Reproduce every one of the following rows word for word, leaving out the pictures.
== INFORMATION ==
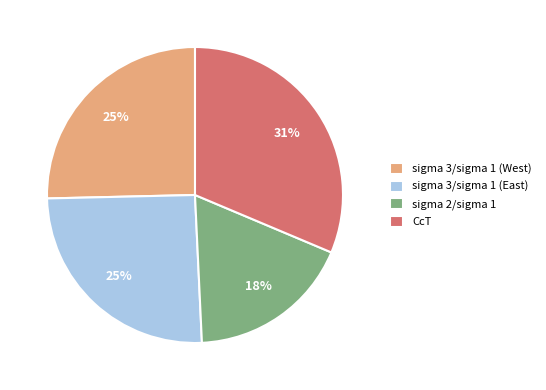

How many slices are in this pie chart?

4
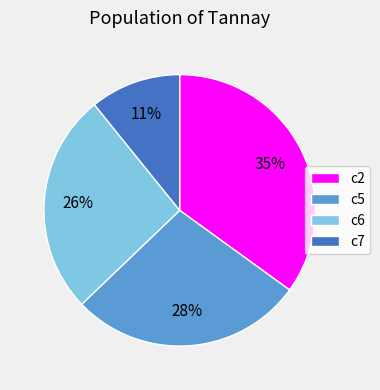

Is it true that c2 is 46% of the pie?

False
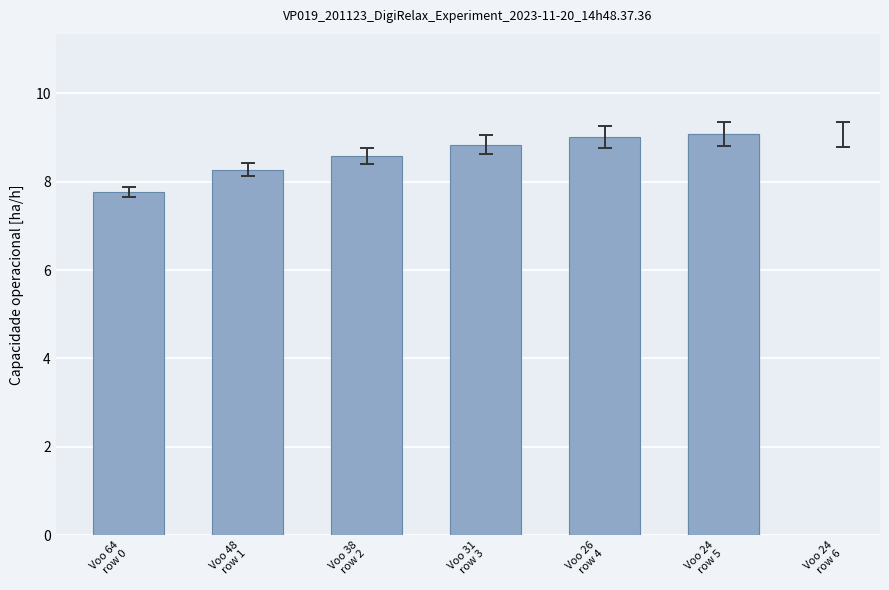

What is the label of the 2nd bar from the right?

Voo 24
row 5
===
### TASK ANSWER
How many slices are in this pie chart?

4

Is it true that c2 is 46% of the pie?

False

What is the label of the 2nd bar from the right?

Voo 24
row 5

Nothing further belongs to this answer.